• **Records supplied**
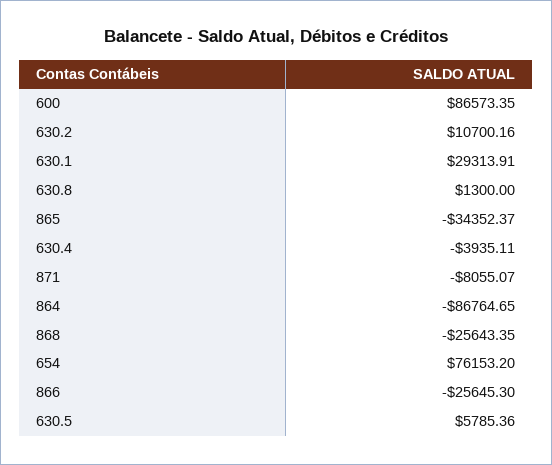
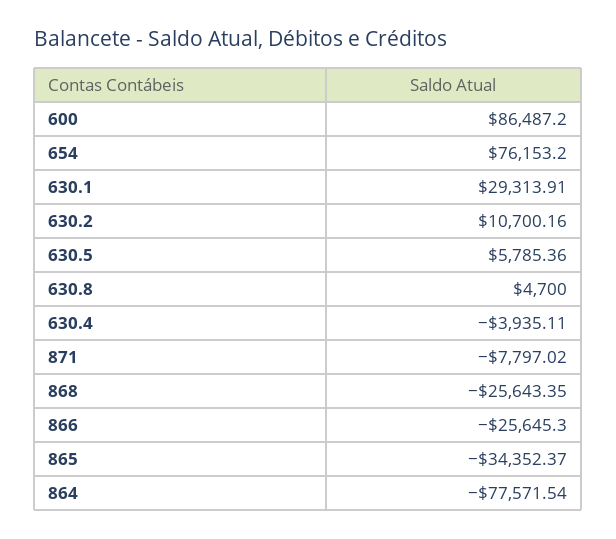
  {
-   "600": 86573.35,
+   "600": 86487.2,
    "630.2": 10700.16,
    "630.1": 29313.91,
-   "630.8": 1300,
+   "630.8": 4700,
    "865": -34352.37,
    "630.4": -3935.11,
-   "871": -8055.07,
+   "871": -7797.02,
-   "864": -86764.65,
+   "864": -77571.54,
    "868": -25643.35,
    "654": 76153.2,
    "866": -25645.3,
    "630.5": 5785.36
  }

• **Goal of the exercise**
Pictures are not part of the copy. Please reproduce the material word for word.

• **Solution for this exercise**
  {
-   "600": 86573.35,
+   "600": 86487.2,
    "630.2": 10700.16,
    "630.1": 29313.91,
-   "630.8": 1300,
+   "630.8": 4700,
    "865": -34352.37,
    "630.4": -3935.11,
-   "871": -8055.07,
+   "871": -7797.02,
-   "864": -86764.65,
+   "864": -77571.54,
    "868": -25643.35,
    "654": 76153.2,
    "866": -25645.3,
    "630.5": 5785.36
  }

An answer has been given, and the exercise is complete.